▶ _About this task_:
Give the number of lines in the material below that contain the word "been". No other content is needed.

▶ _Excerpted data_:
== == ==

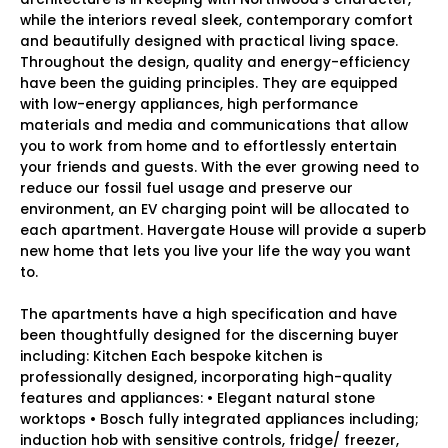
while the interiors reveal sleek, contemporary comfort
and beautifully designed with practical living space.
Throughout the design, quality and energy-efficiency
have been the guiding principles. They are equipped
with low-energy appliances, high performance
materials and media and communications that allow
you to work from home and to effortlessly entertain
your friends and guests. With the ever growing need to
reduce our fossil fuel usage and preserve our
environment, an EV charging point will be allocated to
each apartment. Havergate House will provide a superb
new home that lets you live your life the way you want
to.
The apartments have a high specification and have
been thoughtfully designed for the discerning buyer
including: Kitchen Each bespoke kitchen is
professionally designed, incorporating high-quality
features and appliances: • Elegant natural stone
worktops • Bosch fully integrated appliances including;
induction hob with sensitive controls, fridge/ freezer,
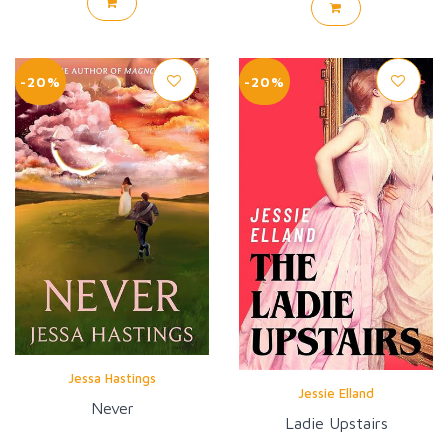
-20%
-20%
Jessa Hastings
Jessie Elland
Never
Ladie Upstairs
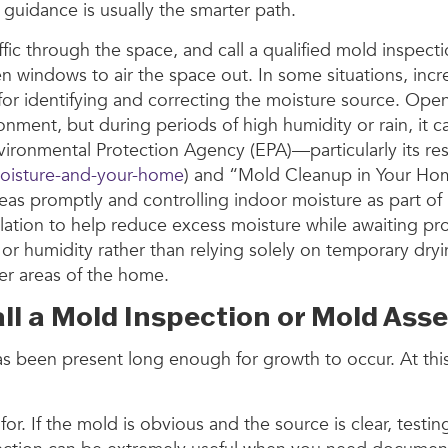
al guidance is usually the smarter path.
affic through the space, and call a qualified mold inspe
indows to air the space out. In some situations, incre
tute for identifying and correcting the moisture source.
onment, but during periods of high humidity or rain, it 
ironmental Protection Agency (EPA)—particularly its re
oisture-and-your-home
) and “Mold Cleanup in Your Ho
s promptly and controlling indoor moisture as part of
tion to help reduce excess moisture while awaiting pro
r or humidity rather than relying solely on temporary dry
r areas of the home.
 Call a Mold Inspection or Mold 
e has been present long enough for growth to occur. At
. If the mold is obvious and the source is clear, testi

== == ==

▶ _Answer space_:
3